Olga Shapoval is the head of Kharkiv IT Cluster, an NGO located in a trendy concerted loft space overlooking the city. The NGO has supported the city’s tech industry since 2015.
“We now call Kharkiv the Silicon Valley of Ukraine”, she said, having seen the industry double in size over the past seven years.
Since 2014, she has learned to live with the continual threat of an invasion, but now with increased tensions, she says many professionals are beginning to work on a “Plan B”.
The success of the city’s IT industry can be credited to many factors, including its long history as an engineering hub, a wealth of education and research facilities, and the low cost of living, making it an attractive investment for international companies looking for young talent.
It is also a result of concerted efforts by the organisations such as the Kharkiv IT Cluster to rebuild trust in global companies spooked by the events of 2014 when the conflict in Eastern Ukraine began.
In the centre of Kharkiv, the atmosphere is calm.
Families skate in a temporary ice rink, and international students mingle in the countless cafés that line the main square.
Satyan, 23 and Mukul, 21 students from India, describe their mood as “chilled” but are aware of the increased tension.

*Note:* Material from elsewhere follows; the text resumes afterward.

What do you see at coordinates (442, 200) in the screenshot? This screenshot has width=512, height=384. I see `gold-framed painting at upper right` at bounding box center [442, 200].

In the event of an invasion, most international IT specialists and students would be able to relocate.
But for locals like Levchencko, this is not an option.
“Our families are very nervous,” he said. “We don’t have the financial ability to relocate with our children.”
The survival of the city’s IT sector is also vital for the country. Shapoval estimates that about 200,000 local jobs depend on the IT industry in Kharkiv and it is a major source of tax revenue for Ukraine. The local industry also supports much of the military’s IT and cybersecurity infrastructure.
According to sources in the local, territorial forces, a potential invasion would most likely see Russian troops surrounding the city at first. This leaves the prospect of a long-protracted siege, which could scare away the countless international education, finance, and healthcare companies in Kharkiv.
Levchencko is also an army reservist, training every week with other locals aged between 30 and 65 in preparation to defend his city in the face of a potential attack.
Recently, he has seen many of his fellow IT professionals join his unit. He estimates that it would only take him five minutes to be ready to fight on any given working day.